Desde a ideia de Harry Belafonte até a música ser concluída para tocar em todas do rádio do planeta, muitas pessoas estiveram envolvidas no projeto. A figura do “gênio solitário” é literalmente um ideal romântico que ganhou força entre o fim do século XVIII e início do século XIX, onde alguns artistas acreditavam que o isolamento poderia inspirar a criação de grandes obras de arte. Artistas considerados reclusos como Beethoven, Goethe, Emily Dickinson e Van Gogh são alguns exemplos mais notáveis. 

Ao longo de suas trajetórias, porém, absorveram influências de outros artistas, estudaram, conversaram aqui e ali... Van Gogh, por exemplo, morou em Paris e fez amizade com grandes artistas do seu tempo, como Gauguin e Cézanne; Goethe era um notório viajante por vários países da Europa.

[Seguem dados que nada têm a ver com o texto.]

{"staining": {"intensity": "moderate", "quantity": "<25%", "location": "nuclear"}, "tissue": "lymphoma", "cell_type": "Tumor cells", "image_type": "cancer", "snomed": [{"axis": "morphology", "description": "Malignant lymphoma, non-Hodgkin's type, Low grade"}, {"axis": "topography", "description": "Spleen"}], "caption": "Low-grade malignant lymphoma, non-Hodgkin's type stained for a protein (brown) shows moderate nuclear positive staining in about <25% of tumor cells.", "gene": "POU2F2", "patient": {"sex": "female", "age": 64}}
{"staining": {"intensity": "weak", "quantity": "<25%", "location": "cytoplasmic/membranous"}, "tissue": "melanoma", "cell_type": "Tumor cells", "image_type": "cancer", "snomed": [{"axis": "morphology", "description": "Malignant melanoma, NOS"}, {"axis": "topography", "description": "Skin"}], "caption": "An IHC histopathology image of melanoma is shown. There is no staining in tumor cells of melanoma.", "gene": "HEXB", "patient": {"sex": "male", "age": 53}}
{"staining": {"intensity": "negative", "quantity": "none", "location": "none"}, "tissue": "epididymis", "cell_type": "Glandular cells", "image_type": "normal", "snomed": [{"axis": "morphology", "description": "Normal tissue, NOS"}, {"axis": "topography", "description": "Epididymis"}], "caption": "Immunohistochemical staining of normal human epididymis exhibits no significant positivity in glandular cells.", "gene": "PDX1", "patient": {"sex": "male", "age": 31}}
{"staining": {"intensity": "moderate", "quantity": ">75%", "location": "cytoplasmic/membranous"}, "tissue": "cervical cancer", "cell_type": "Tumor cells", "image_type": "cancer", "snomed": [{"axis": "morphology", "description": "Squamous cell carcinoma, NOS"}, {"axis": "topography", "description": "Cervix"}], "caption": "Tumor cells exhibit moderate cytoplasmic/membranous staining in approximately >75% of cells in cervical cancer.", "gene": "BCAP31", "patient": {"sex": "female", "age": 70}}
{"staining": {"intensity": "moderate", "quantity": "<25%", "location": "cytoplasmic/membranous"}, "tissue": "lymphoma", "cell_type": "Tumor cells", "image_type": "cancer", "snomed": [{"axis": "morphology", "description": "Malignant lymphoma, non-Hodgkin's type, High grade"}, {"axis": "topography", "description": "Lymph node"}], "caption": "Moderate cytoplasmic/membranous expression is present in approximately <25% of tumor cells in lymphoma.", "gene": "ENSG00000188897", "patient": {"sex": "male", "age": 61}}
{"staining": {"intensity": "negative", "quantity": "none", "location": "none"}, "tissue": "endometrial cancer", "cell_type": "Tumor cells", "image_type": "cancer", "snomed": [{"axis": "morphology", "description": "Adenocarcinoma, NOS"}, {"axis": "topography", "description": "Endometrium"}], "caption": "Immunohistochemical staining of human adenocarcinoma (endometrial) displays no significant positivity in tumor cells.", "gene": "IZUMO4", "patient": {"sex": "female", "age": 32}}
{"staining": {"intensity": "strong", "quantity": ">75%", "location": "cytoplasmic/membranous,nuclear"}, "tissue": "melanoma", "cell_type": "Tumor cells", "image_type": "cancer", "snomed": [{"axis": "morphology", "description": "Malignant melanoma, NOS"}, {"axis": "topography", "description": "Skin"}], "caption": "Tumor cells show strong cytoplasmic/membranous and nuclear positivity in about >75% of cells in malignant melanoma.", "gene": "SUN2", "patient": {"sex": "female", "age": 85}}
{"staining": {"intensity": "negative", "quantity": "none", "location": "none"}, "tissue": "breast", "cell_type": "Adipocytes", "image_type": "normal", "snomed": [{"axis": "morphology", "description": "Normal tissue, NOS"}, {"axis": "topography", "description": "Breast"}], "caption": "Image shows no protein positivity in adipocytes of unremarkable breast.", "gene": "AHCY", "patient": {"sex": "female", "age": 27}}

A criação pode surgir em momentos individuais que requerem distanciamento de distrações e introspecção, mas para que ela aconteça é preciso ser estimulada. 

Ao refletir sobre estes nomes e assistir o envolvimento de todos aqueles músicos e pessoal de apoio no estúdio de We Are The World, lembrei do professor e escritor Stephen Nachmanovitch afirmando que “a livre colaboração entre músicos é apenas uma das muitas possibilidades de intercâmbio estético. (...) Culturas inteiras se expressam juntas, uma colaborando com a outra, uma fertilizando a outra”. Isso foi facilmente identificado no filme, pois tínhamos artistas do pop, do rock, do soul, folk e country contribuindo neste intercâmbio e cada um, ao seu estilo, colaborando com o outro. A diversidade, ao contrário do que imaginam algumas mentes mofadas, enriquece a arte.

O sucesso de canções como We Are The World e mega eventos solidários como o Live AID de 1985 inauguraram uma série de shows beneficentes pelo mundo. Há críticas à natureza destes shows e de como o dinheiro foi distribuído (ou não) para os necessitados e vítimas da fome. São pertinentes, embora o documentário não as tenha explorado. Entretanto, isso não diminuiu a magia de um dream team musical que deixou legado antológico.

Diana Ross, no fim da gravação, chora e afirma não querer que aquela noite terminasse. Este é o sentimento que também temos ao fim do documentário, que desperta a gostosa nostalgia em uma geração e apresenta às novas e vindouras gerações como o trabalho colaborativo destes gênios produziu uma obra memorável.